I ran this command: sudo ./certbot-auto renew

It produced this output:
Saving debug log to /var/log/letsencrypt/letsencrypt.log


Processing /etc/letsencrypt/renewal/metmetfamily.fr.conf


Cert is due for renewal, auto-renewing…
Plugins selected: Authenticator apache, Installer apache
Renewing an existing certificate
Performing the following challenges:
http-01 challenge for metmetfamily.fr
http-01 challenge for www.metmetfamily.fr
Waiting for verification…
Cleaning up challenges
Attempting to renew cert (metmetfamily.fr) from /etc/letsencrypt/renewal/metmetfamily.fr.conf produced an unexpected error: Failed authorization procedure. metmetfamily.fr (http-01): urn:ietf:params:acme:error:unauthorized :: The client lacks sufficient authorization :: Invalid response from http://metmetfamily.fr/.well-known/acme-challenge/4enEMlyJrC7SH_1BAS8Q842EzaaTVA8mBlkA5bavVaY: “\n\n404 Not Found\n\nNot Found\n<p”, www.metmetfamily.fr (http-01): urn:ietf:params:acme:error:unauthorized :: The client lacks sufficient authorization :: Invalid response from http://www.metmetfamily.fr/.well-known/acme-challenge/jUzIzfkPNT2ZBIN3gV4noDm7alyBN0rzSwGN__TZOHY: “\n\n404 Not Found\n\nNot Found\n<p”. Skipping.
All renewal attempts failed. The following certs could not be renewed:
/etc/letsencrypt/live/metmetfamily.fr/fullchain.pem (failure)
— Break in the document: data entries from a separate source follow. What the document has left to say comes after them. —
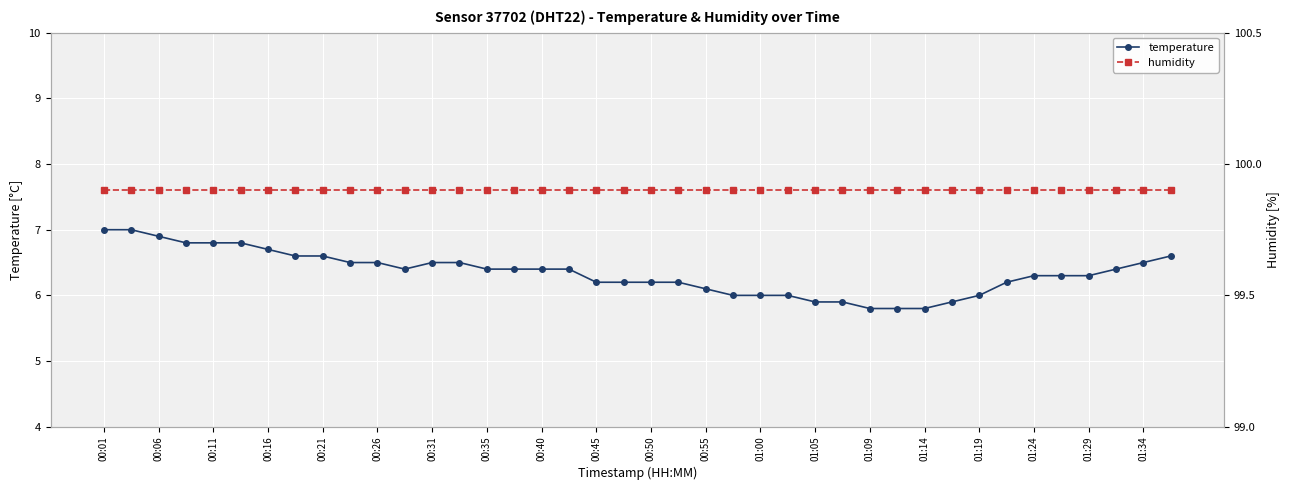

What is the spread (max minus min) of values at 35?

93.6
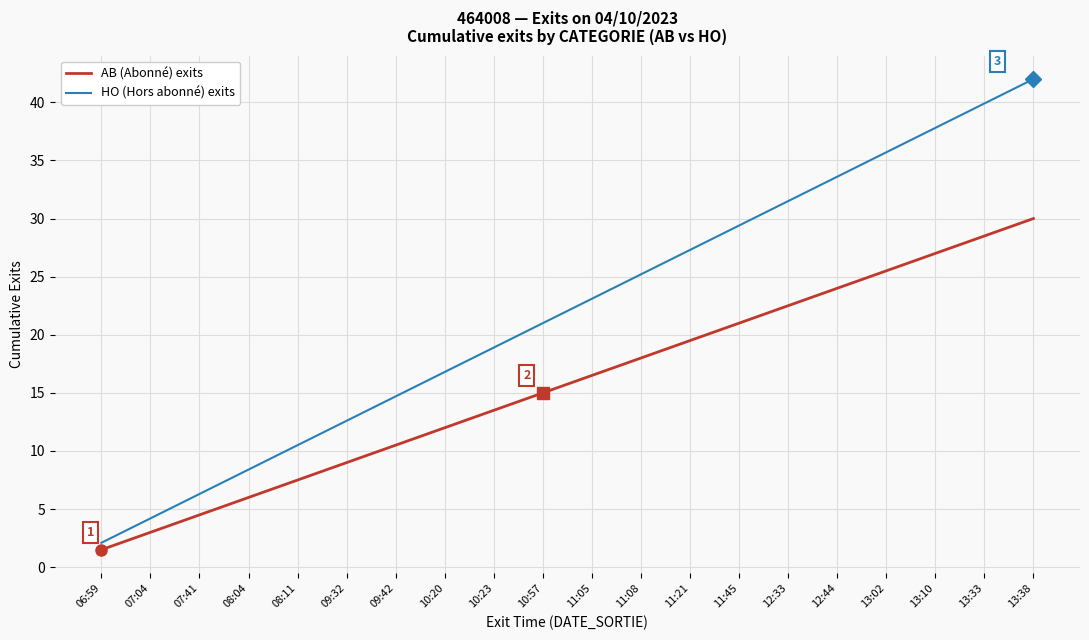

Which series has the largest total across all categories?

HO (Hors abonné) exits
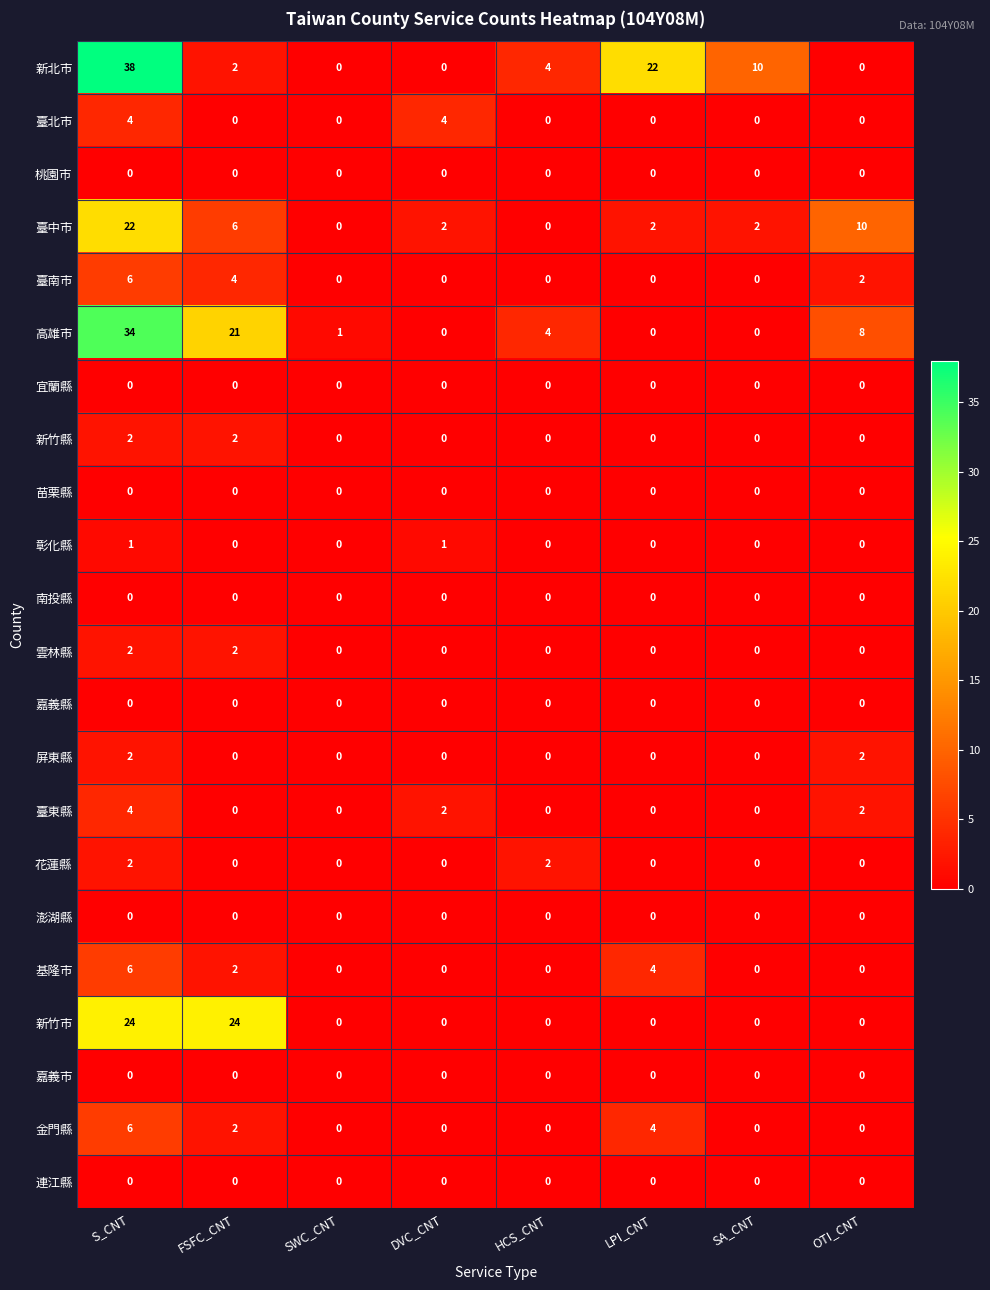

At which label is 新北市 closest to 19?

LPI_CNT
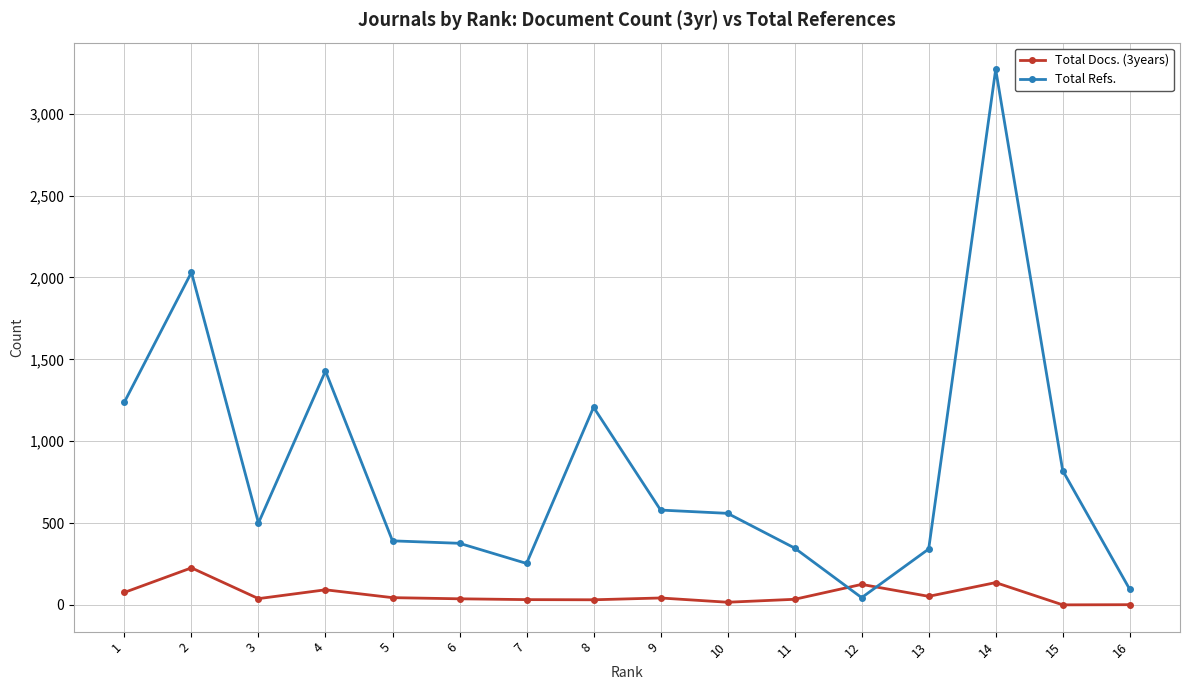

What is the value of the Total Docs. (3years) point at the 14th from the left?

136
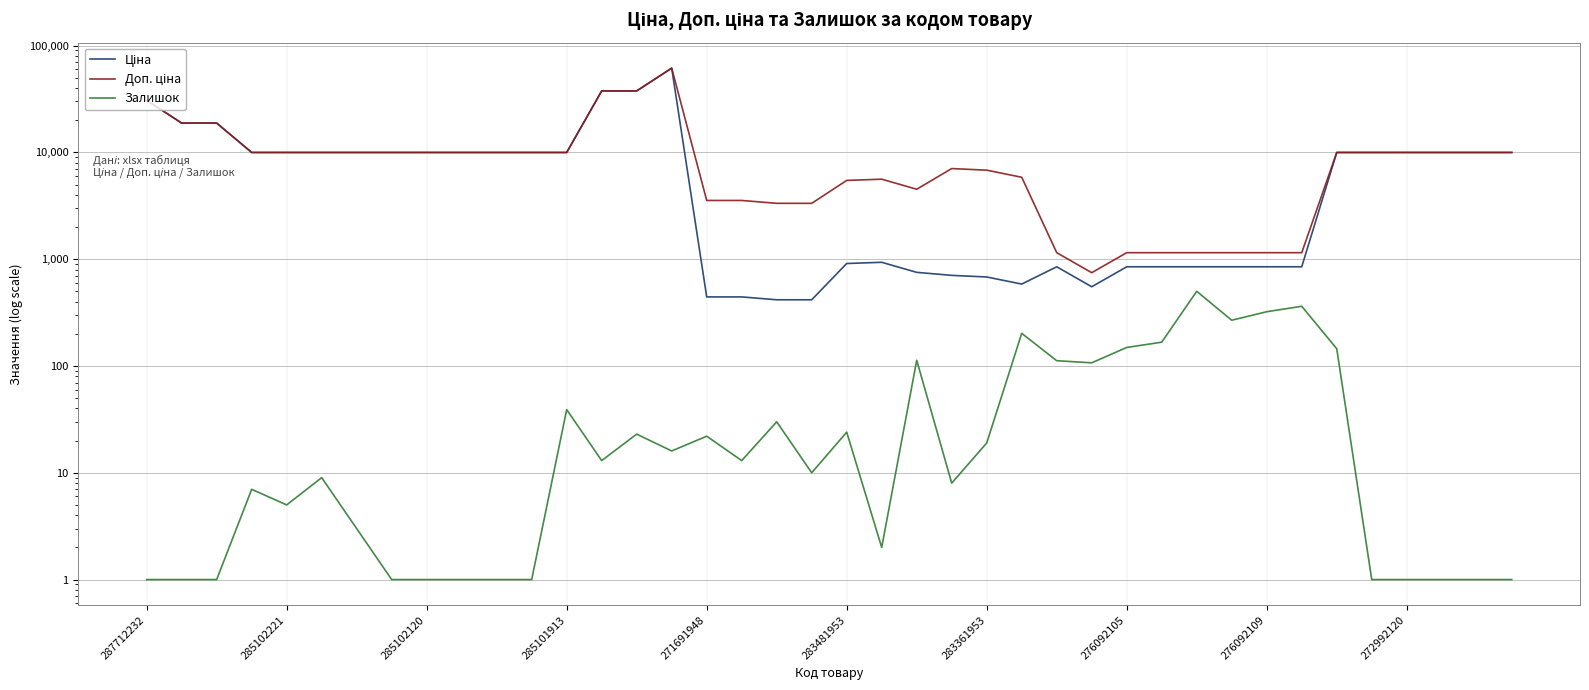

Which has a higher value, 15 or 39?

15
All renewal attempts failed. The following certs could not be renewed:
/etc/letsencrypt/live/metmetfamily.fr/fullchain.pem (failure)


1 renew failure(s), 0 parse failure(s)

IMPORTANT NOTES:

My web server is (include version): Apache/2.4.25 (Debian)
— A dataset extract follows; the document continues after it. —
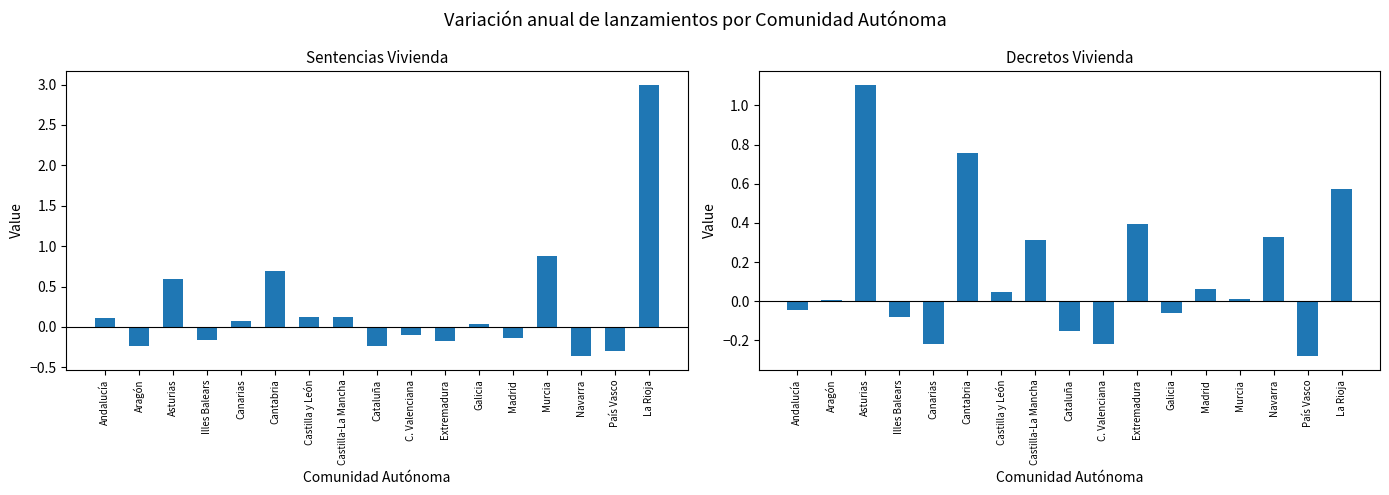

True or false: Sentencias Vivienda has a value of 0.2 at Castilla y León.

False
The operating system my web server runs on is (include version): Linux rock64 4.4.132-1075-rockchip-ayufan-ga83beded8524 #1 SMP Thu Jul 26 08:22:22 UTC 2018 aarch64 GNU/Linux

My hosting provider, if applicable, is: self hosting

I can login to a root shell on my machine (yes or no, or I don’t know): yes

I’m using a control panel to manage my site (no, or provide the name and version of the control panel): no

.well-known directory was missing from the webroot, so I created it.
I have also created a file at webroot and it’s visible : http://metmetfamily.fr/.well-known/acme-challenge/test

Here it’s the renewal config file at : /etc/letsencrypt/renewal/metmetfamily.fr.conf
#renew_before_expiry = 30 days
version = 0.30.0
archive_dir = /etc/letsencrypt/archive/metmetfamily.fr
cert = /etc/letsencrypt/live/metmetfamily.fr/cert.pem
privkey = /etc/letsencrypt/live/metmetfamily.fr/privkey.pem
chain = /etc/letsencrypt/live/metmetfamily.fr/chain.pem
fullchain = /etc/letsencrypt/live/metmetfamily.fr/fullchain.pem

#Options used in the renewal process
[renewalparams]
authenticator = apache
installer = apache
account = b44c2576094efd9ed0914c825e466edd
server = https://acme-v02.api.letsencrypt.org/directory
webroot_path = /web/www/nextcloud/

Any idea about what’s going wrong ?


#2

It’s only visible from the HTTPS site. If you surf to this file, your browser immediately goes to the HTTPS site because of the HSTS policy of your site. If one deletes the HSTS policy from their browser and then tries the test file, they would find a 404 file not foind error.

Also, when I surf to your site through HTTP, I’m getting a very different site than your HTTPS site.

Did you change/modify your virtual hosts perhaps?


#3

Thank you, you’re right. I had forgotten a Typo3 install and its virtual host… I have disabled this conf and it’s ok now.